What you need to do
From the passage on Princess Clotilde's marriage, answer these:
1. How old was Princess Clotilde?
2. What nickname was Prince Napoleon universally known by?
3. Who did Victor Emmanuel leave the final decision to?
---------- Source passage ----------
To set the seal on this agreement, the two men agreed on a dynastic marriage: Victor Emmanuel’s eldest daughter, the Princess Clotilde, should be espoused to the Emperor’s cousin, Prince Napoleon. When this engagement was announced there were many–especially in Piedmont–who threw up their hands in horror. The princess was a highly intelligent, pious and attractive girl of fifteen; her fiancé–universally known as Plon-Plon–a well-known and slightly ridiculous
roué
of thirty-seven. Victor Emmanuel, who had apparently not been consulted in advance, made no secret of his displeasure and left the final decision to Clotilde herself. It says much for her sense of duty that she agreed to go through with the marriage–which, to everyone’s surprise, proved to be a not unhappy one.
---------- Supplied records ----------
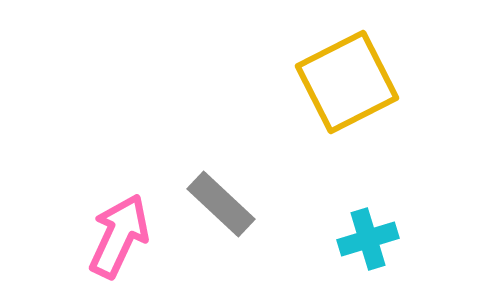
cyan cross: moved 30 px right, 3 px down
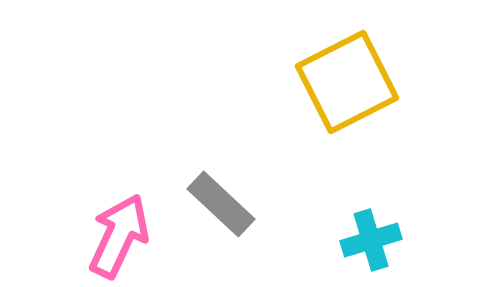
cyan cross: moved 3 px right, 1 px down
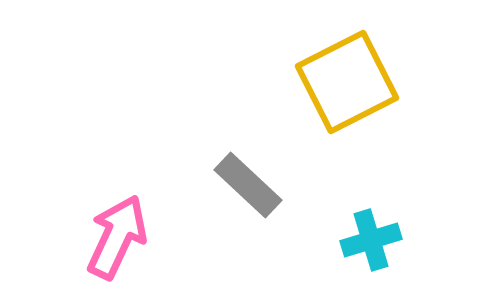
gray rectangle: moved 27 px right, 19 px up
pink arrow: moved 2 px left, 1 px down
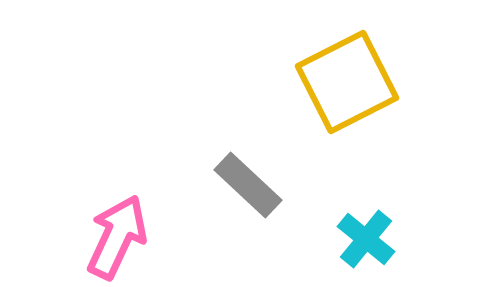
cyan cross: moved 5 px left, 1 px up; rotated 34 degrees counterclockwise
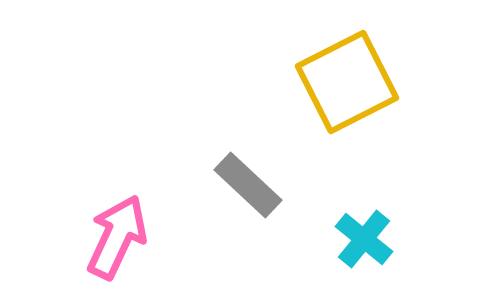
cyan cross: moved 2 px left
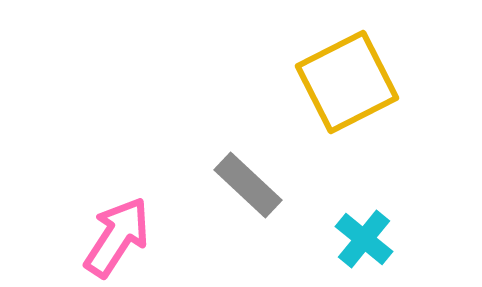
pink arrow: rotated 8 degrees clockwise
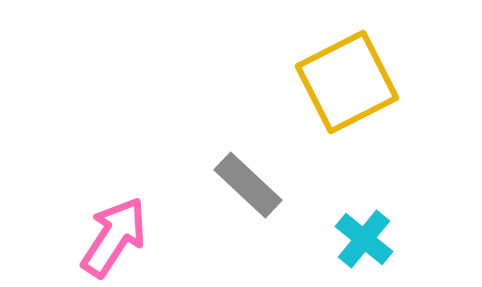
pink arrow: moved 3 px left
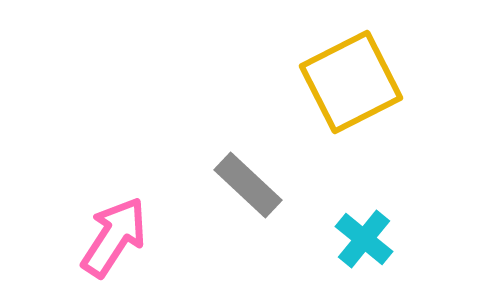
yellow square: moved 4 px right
----------
Task result
1. Fifteen.
2. Plon-Plon.
3. Clotilde herself.